ZeroLink can obscure missing libraries and other accidents, while leaving a debug build perfectly
runnable on the dev machine. Small typos like including a .m file instead of .h will give you multiply
defined objects, and missing symbols can mean that you’re just missing the Framework that is auto linked
at runtime if you’re using Zerolink.
If you want to convert a cocoa application to a command line tool, start with a foundation tool,
then add cocoa and whatever other frameworks you need.
Beware affine transformations, as they can yield infinite results. Crop afterwards so you don’t
require infinite vm to render the image. This shows up as a malloc error for a very large number
of bytes. Also, the coreimage coordinate plane is much more like mathematicians view of a
cooridinate plane rather than the quickdraw one.
Dan Wood’s website
was very useful for getting the idea of how to actually use coreimage.
Coreimage doesn’t seem any faster than imagemagick for the basic things that I am doing at this point,
and I’m not sure if that’s because I have low end hardware, if I’m trying to do more, or if there’s
something that I’m just missing. The quality is far better than I was getting off of the original scripts,
and I think I can attribute that entierly to the use of a luminance channel sharpening stage.

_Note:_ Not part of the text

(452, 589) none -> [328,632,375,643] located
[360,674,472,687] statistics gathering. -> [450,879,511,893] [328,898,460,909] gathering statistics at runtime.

Having scattered experience with C and Objective C doesn’t slow me down as much as figuring out the
details of Coreimage. I’ve dabbled with Objective C (and trying to avoid it with pyobjc) since the betas,
and I’m pleased that I just decided to do this in ObjC instead of fiddling with python. I’m still not 100%
sure about the memory management as of yet — that will come with experience.
Macro
New toy for the camera is a pair of macro coupler rings, to mount one lens on the front of another to do Xtreme Xcloseup macro shots. The top image should be a 2x macro (100/50), and the bottom should be nearly 4x (100/28). Those are sugar crystals on a shortbread cookie. Very up close and personal.
This one is a 1/2x (50/100) macro shot of a local cactus. (this one)

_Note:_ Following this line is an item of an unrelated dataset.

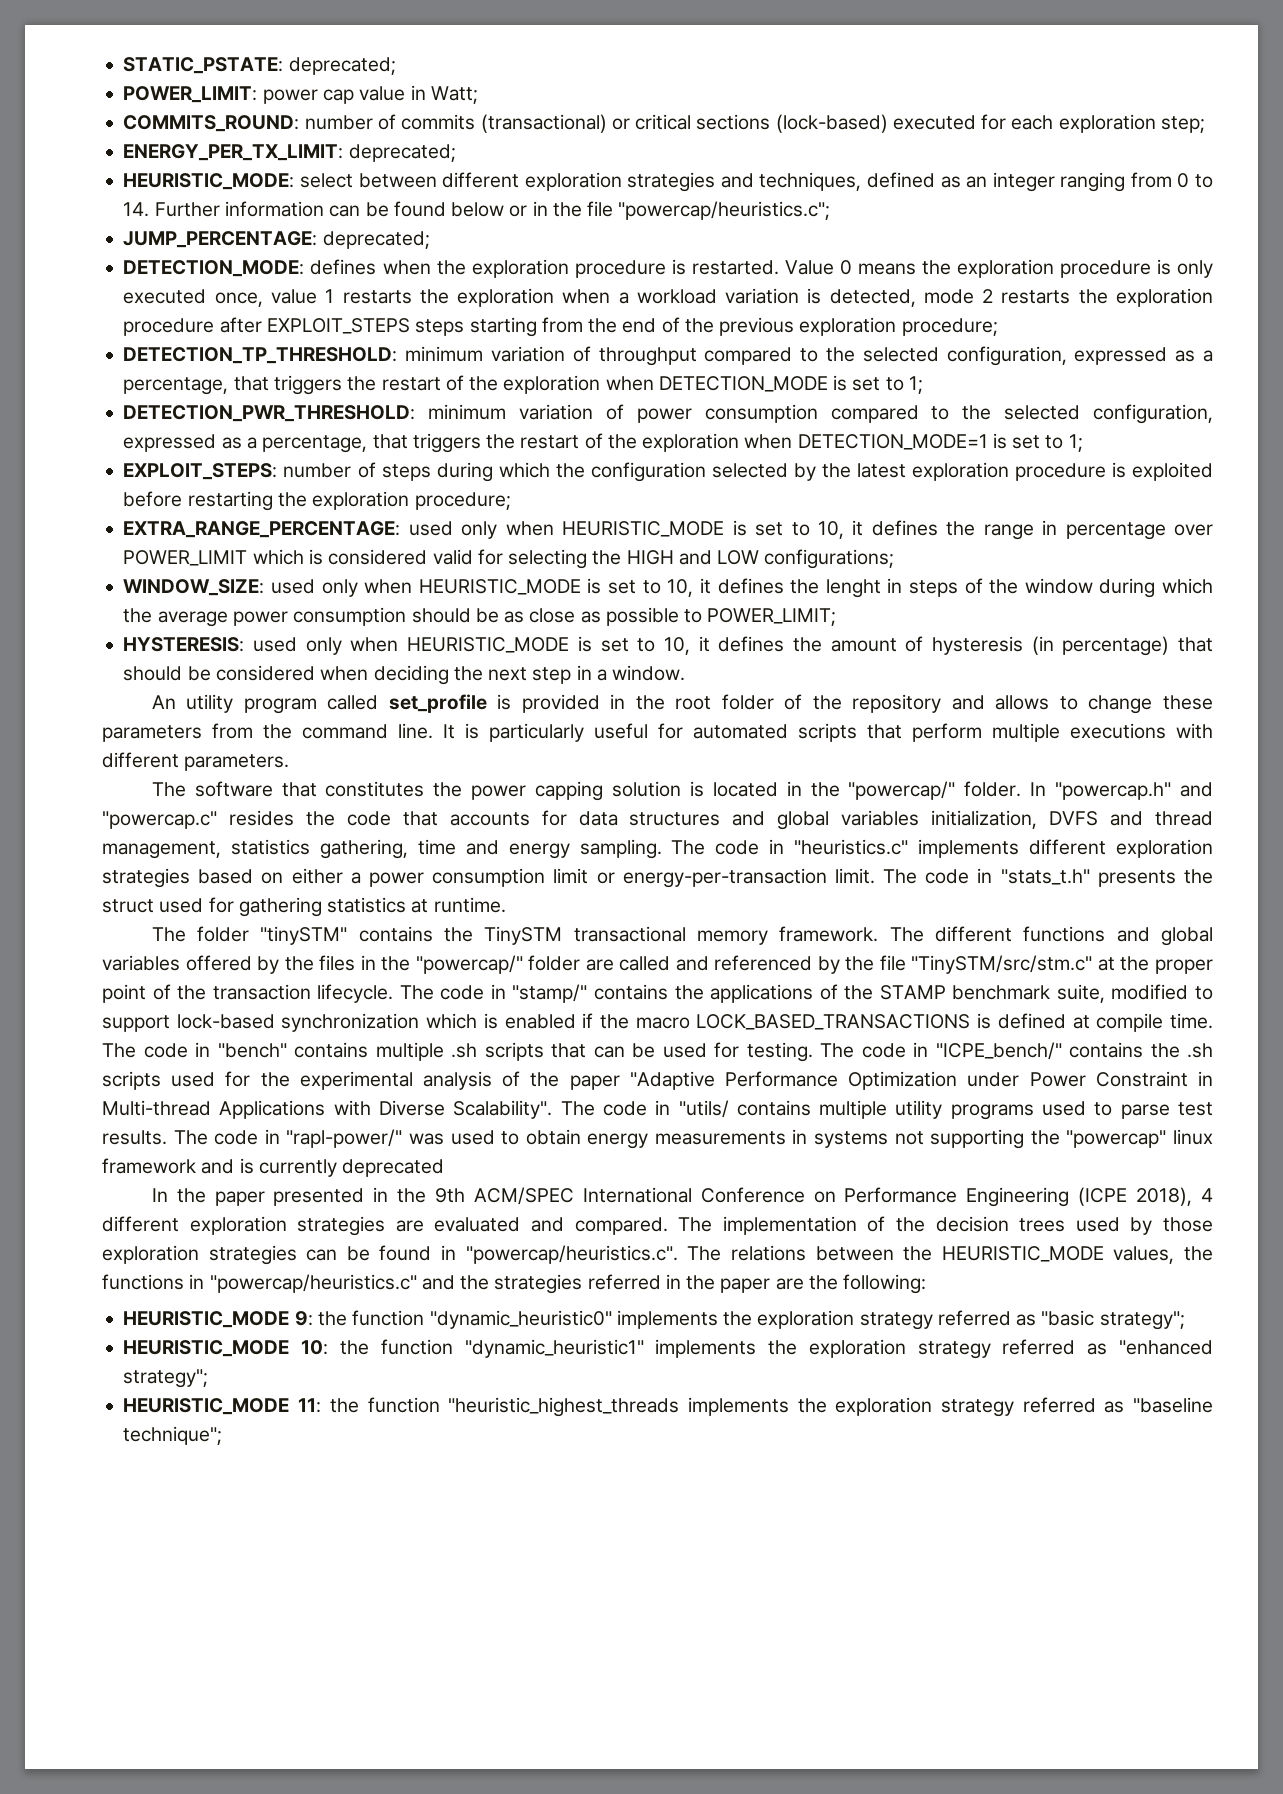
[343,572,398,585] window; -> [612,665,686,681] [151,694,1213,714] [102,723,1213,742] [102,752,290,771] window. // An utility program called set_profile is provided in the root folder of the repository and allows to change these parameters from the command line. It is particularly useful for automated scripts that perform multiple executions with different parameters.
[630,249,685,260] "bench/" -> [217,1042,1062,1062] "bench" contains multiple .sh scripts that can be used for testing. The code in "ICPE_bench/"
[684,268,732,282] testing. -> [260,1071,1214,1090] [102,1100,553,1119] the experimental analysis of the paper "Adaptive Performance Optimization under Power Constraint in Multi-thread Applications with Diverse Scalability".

And because this wouldn’t be a blog without cat pictures…
Forewarned
I expect that in 18 years, he’ll be going to art school and be in a band that plays ‘important’ music. Or Velvet Underground covers.
Strange light
These leaves were illuminated by evening sunlight reflected off of some windows across the street. At least they were for a couple of minutes each day till they finally fell off.
35 Dodge
This is one of the nicer rods that I’ve seen on the street (as opposed to in a show). It’s a 35 Dodge pickup with a bunch of hydraulic bits, air suspension, and bed cover, doors, and such. The motor isn’t exactly period, as it’s a late model V10 Viper engine with 450 hp. Note the 5 exhaust tubes in the manifold. The most amazing thing is that the owner lost his arms in an industrial accident and drives it with his feet. Hence all the hydraulics.
Photos and night
I’m surprised that it took so long for Ben to play with a camera. He’s been playing with phones for at least 8 months, and we’ve been taking pictures at least as often as we’ve been talking on the phone.
We found this tree when out on a walk to find Christmas lights.